The disc’s opener, “bbqq” (all the tracks now have titles, although the titles for all of the instrumentals are named either after specific instruments or are acronyms combining the instruments used), is an eerie soundscape in the spirit of Untravelled Path’s earlier work which I had described back in 2005 as “uncompromising, slow, and inward.” Single lamellophone pitches occasionally punctuate the long, low tones of the bowed monochord, which sounds like the breathing of alien life forms. “Dynasties Fall” introduces Untravelled Path’s new vocal gambit—Arthur’s quasi-sprechtstimme comes across as a latter day Harry Partch with the requisite accompanying plucks. The lyrics, though couched in poetic metaphors that seem more otherworldly than Partch’s corporeal concerns, reveal the duo’s anti-authoritarian, anti-establishment political agenda, e.g.
one more time those who never work
come home from vacation,
turn around, go out to grab a bite to eat
that’s cooked by someone else.
Next, “qdss” pairs various scrapes with the haunting shakuhachi-esque sounds of the Fankuchens’ homemade end blown flutes which they call shoki, their only appearance on the present recording. In “I’m a Little Worried,” Mitsuko sings a subtle microtonal melody over a series of stark, pointillistic instrumental utterances which punctuate her phrases. These musical punctuations, which function similarly to the cadences of a harpsichord continuo in a Baroque recitative but ultimately sound nothing like them, serve to further emphasize the message of her lyrics:
the too proud dude in the tailored suit,
stuffed from a power lunch, tired from a hardtrip on business class,
at home in jeans and a bandana, plays blues on his concert grand,
and dreams he’s right down there with the struggling masses.

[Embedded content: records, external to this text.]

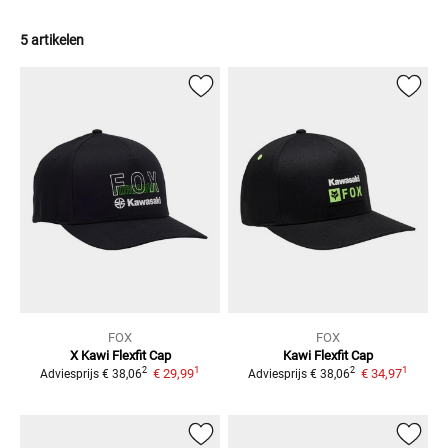
5 artikelen
FOX
FOX
X Kawi Flexfit
Cap
Kawi Flexfit Cap
1
1
2
2
€ 29,99
€ 34,97
Adviesprijs
€ 38,06
Adviesprijs
€ 38,06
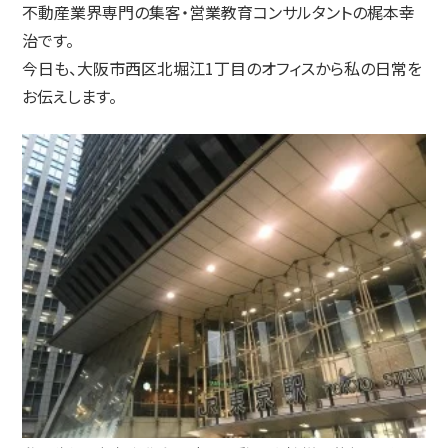
不動産業界専門の集客・営業教育コンサルタントの梶本幸
治です。
今日も、大阪市西区北堀江1丁目のオフィスから私の日常を
お伝えします。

he’s so much smaller than the humble glowing bloom.
if it’s humans like these who now truly hold the reins,
if such “masters of the universe” really are the ones in charge,
well I’m a little worried.
The ensuing instrumental, “bowus–quartus,” uses the “boardus quartus” lamellophone melodically, albeit for an extremely slow-moving melody that hovers over the sustained growls of the bass bowus. Isolated lamellophone and plucked bass tones accompany Arthur’s vocals in “Dark Clouds,” another missive about the ills of our society. Although the accompaniment retains its austerity throughout, the lyric ends on a positive, poignant, and downright romantic note:
twenty years now our shared life has grown in magic,
where she ends and I begin, we long ago forgot.
A portentous tremolo opens “bowus—bowus,” which stays predominantly in a very low register throughout. Mitsuko returns again for the final vocal track, “Hand in Hand,” which is almost a love song, albeit one of the strangest ones you’ll ever hear in your life. In the concluding “quartus—quartus,” various thuds in a variety of registers float in sonic space, conjuring the infinite.
Last month Arthur and Mitsuko wrote to me describing the reactions of people in their community to Work in Progress—grocery store cashiers, bank tellers, gas station attendants, postal clerks, etc., folks who are fall outside the usual “new music demographic,” to whom they gave free copies of the disc. According to them, everyone listened to the disc again and again, while driving or working, one even listened in a hot tub. They believe that “maybe we’ve created some of the very first New Music for the 99%.”
I, for one, am totally a fan of their work. But I hope they don’t wait another six years before making their next recording.